[Start of Attachment]

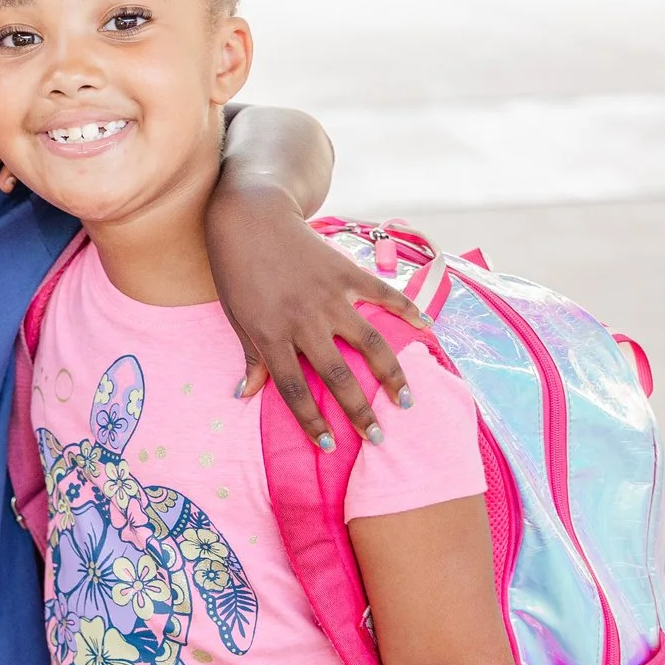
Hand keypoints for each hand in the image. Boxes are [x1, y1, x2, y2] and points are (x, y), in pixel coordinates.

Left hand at [204, 185, 426, 447]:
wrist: (250, 218)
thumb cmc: (237, 272)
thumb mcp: (236, 318)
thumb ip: (250, 357)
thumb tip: (244, 395)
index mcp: (272, 336)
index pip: (295, 390)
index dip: (312, 421)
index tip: (329, 446)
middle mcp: (304, 321)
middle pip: (338, 376)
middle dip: (360, 411)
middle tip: (380, 439)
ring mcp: (329, 297)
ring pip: (370, 344)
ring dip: (392, 375)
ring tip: (406, 400)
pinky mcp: (346, 273)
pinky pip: (383, 295)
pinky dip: (408, 309)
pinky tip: (427, 328)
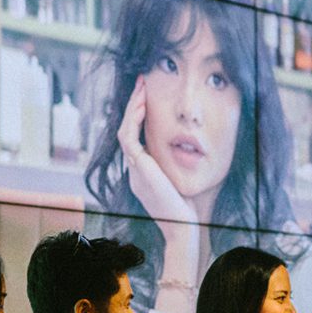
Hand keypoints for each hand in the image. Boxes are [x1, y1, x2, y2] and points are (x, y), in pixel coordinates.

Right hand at [116, 77, 196, 225]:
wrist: (183, 228)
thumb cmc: (187, 209)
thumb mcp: (179, 180)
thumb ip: (174, 165)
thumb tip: (187, 146)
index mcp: (142, 174)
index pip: (135, 139)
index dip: (138, 117)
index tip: (147, 98)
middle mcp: (134, 171)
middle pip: (126, 131)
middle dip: (133, 106)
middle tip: (141, 83)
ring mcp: (134, 171)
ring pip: (124, 132)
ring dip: (132, 108)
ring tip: (141, 88)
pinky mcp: (139, 170)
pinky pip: (129, 139)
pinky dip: (133, 121)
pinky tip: (142, 105)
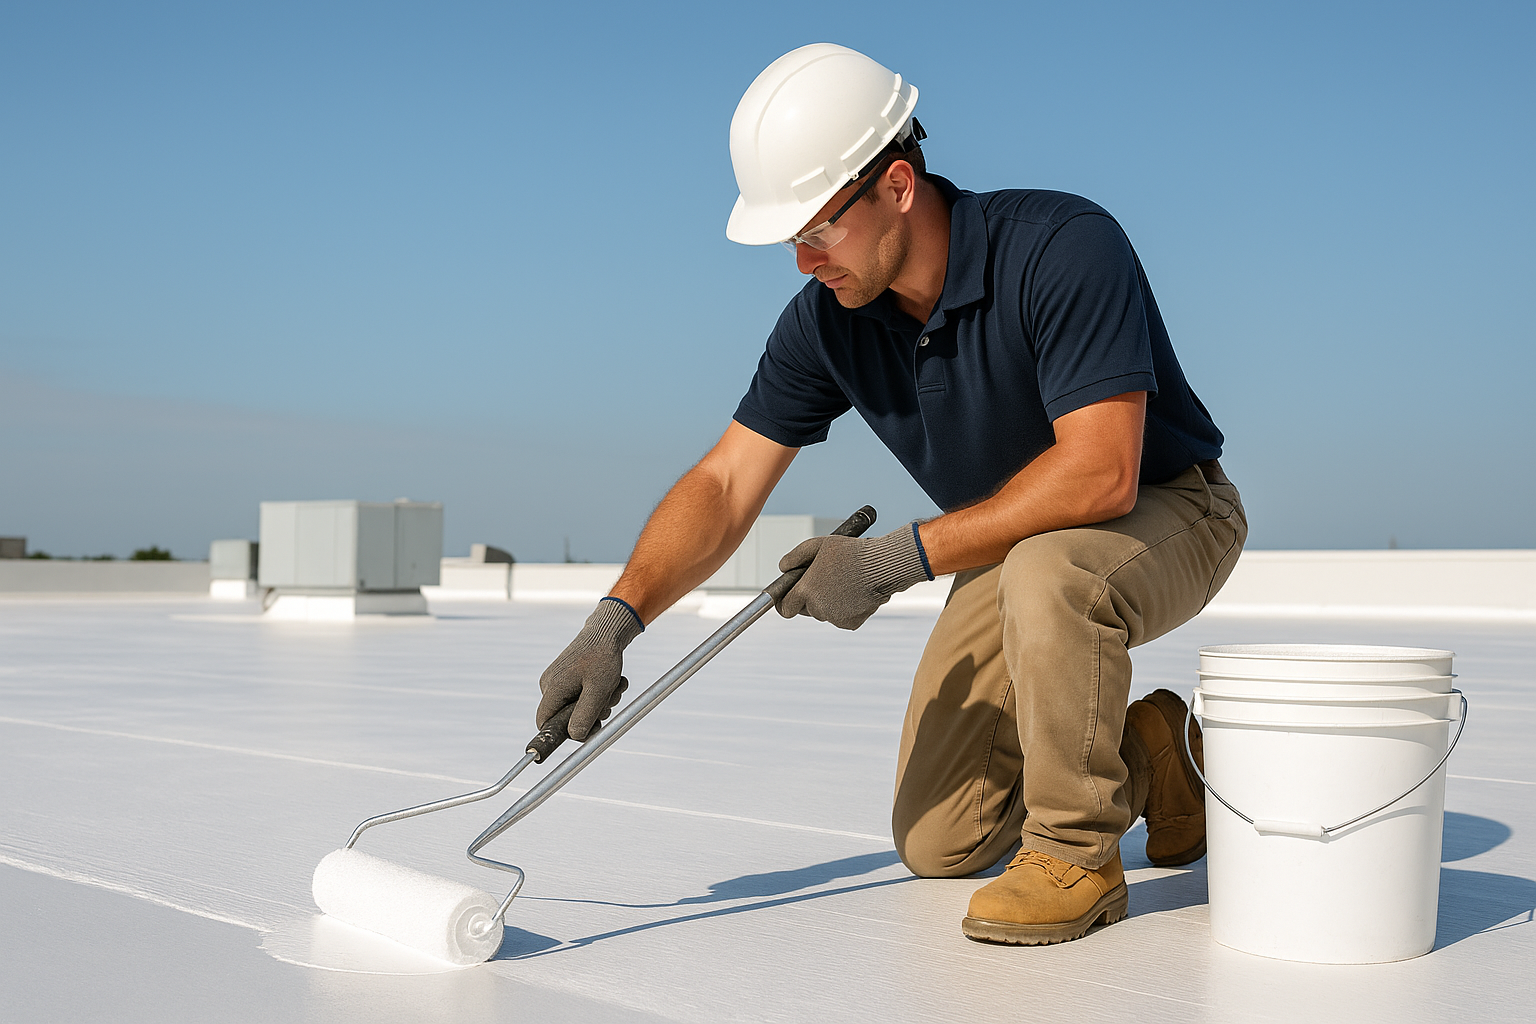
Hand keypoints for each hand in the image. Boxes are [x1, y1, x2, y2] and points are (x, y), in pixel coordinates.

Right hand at [537, 598, 643, 739]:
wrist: (607, 631)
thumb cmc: (602, 658)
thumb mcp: (598, 690)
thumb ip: (585, 715)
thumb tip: (574, 736)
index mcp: (552, 688)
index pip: (544, 723)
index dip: (563, 732)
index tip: (586, 732)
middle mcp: (550, 685)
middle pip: (566, 717)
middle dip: (591, 714)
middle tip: (609, 701)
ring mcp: (558, 681)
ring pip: (578, 707)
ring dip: (600, 703)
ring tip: (614, 686)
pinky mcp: (568, 678)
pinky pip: (582, 696)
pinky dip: (599, 694)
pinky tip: (612, 682)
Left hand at [775, 524, 932, 629]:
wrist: (882, 565)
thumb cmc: (851, 552)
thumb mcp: (818, 545)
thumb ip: (795, 556)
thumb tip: (783, 568)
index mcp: (806, 591)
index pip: (784, 608)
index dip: (784, 602)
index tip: (786, 597)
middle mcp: (819, 608)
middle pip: (805, 609)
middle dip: (809, 598)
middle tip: (821, 580)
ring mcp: (835, 618)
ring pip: (824, 612)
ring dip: (828, 602)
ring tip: (842, 581)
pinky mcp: (851, 623)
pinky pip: (841, 617)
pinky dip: (845, 608)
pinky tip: (854, 591)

[End of Attachment]

■ EXERCISE DESCRIPTION: In your copy of the material, every word must match and no image should appear.

■ RESPONSE TO THIS TASK:
Hand keypoints for each hand in the image. Boxes are [x1, y1, x2, y2] and points are (x, y), in pixel coordinates.

Left hand at [204, 185, 426, 447]:
wrist: (250, 218)
thumb cmc: (237, 272)
thumb mcp: (236, 318)
thumb ip: (250, 357)
thumb tip: (244, 395)
index mcp: (272, 336)
index pip: (295, 390)
index dip: (312, 421)
index tip: (329, 446)
middle mcp: (304, 321)
middle pip: (338, 376)
middle dip: (360, 411)
middle tip: (380, 439)
ring mcp: (329, 297)
ring pip: (370, 344)
ring dip: (392, 375)
ring tip: (406, 400)
pinky mcp: (346, 273)
pinky pip: (383, 295)
pinky dip: (408, 309)
pinky tip: (427, 328)
Hand keypoints for each hand in the image. Boxes are [x1, y1, x2, y2] and points are (x, y), in pixel coordinates.

Right hand at [116, 77, 196, 225]:
wrist: (183, 228)
thumb cmc: (187, 209)
thumb mcp: (179, 180)
thumb ip: (174, 165)
thumb tip: (187, 146)
index mcp: (142, 174)
index pip: (135, 139)
index dip: (138, 117)
index tip: (147, 98)
middle mcp: (134, 171)
middle pip: (126, 131)
middle dip: (133, 106)
middle tip: (141, 83)
ring mcp: (134, 171)
ring pip: (124, 132)
ring dip: (132, 108)
ring tip: (141, 88)
pinky mcp: (139, 170)
pinky pip: (129, 139)
pinky dip: (133, 121)
pinky tip: (142, 105)
Hand keypoints for each hand in the image. Boxes are [x1, y1, x2, y2] and points are (x, y), in pixel coordinates.

Right hand at [537, 598, 643, 739]:
wrist: (607, 631)
thumb cmc: (602, 658)
thumb mcp: (598, 690)
thumb ip: (585, 715)
thumb tip: (574, 736)
index mcp: (552, 688)
index pip: (544, 723)
index dip: (563, 732)
index tip: (586, 732)
middle mcp: (550, 685)
middle pip: (566, 717)
middle dip: (591, 714)
middle tip: (609, 701)
ring mcp: (558, 681)
ring pip: (578, 707)
ring dip: (600, 703)
ring tip: (614, 686)
pinky mcp: (568, 678)
pinky pip: (582, 696)
pinky dip: (599, 694)
pinky tip: (612, 682)
Left hand at [775, 524, 932, 629]:
wrist: (882, 565)
thumb cmc: (851, 552)
thumb mcp: (818, 545)
thumb ip: (795, 556)
thumb tip: (783, 568)
index mcp: (806, 591)
index pip: (784, 608)
index dip: (784, 602)
index tip: (786, 597)
middle mcp: (819, 608)
middle pip: (805, 609)
middle dip: (809, 598)
middle tip: (821, 580)
ring mcp: (835, 618)
ring pip: (824, 612)
ring dip: (828, 602)
ring tip: (842, 581)
pinky mcp: (851, 623)
pinky pip: (841, 617)
pinky dip: (845, 608)
pinky tip: (854, 591)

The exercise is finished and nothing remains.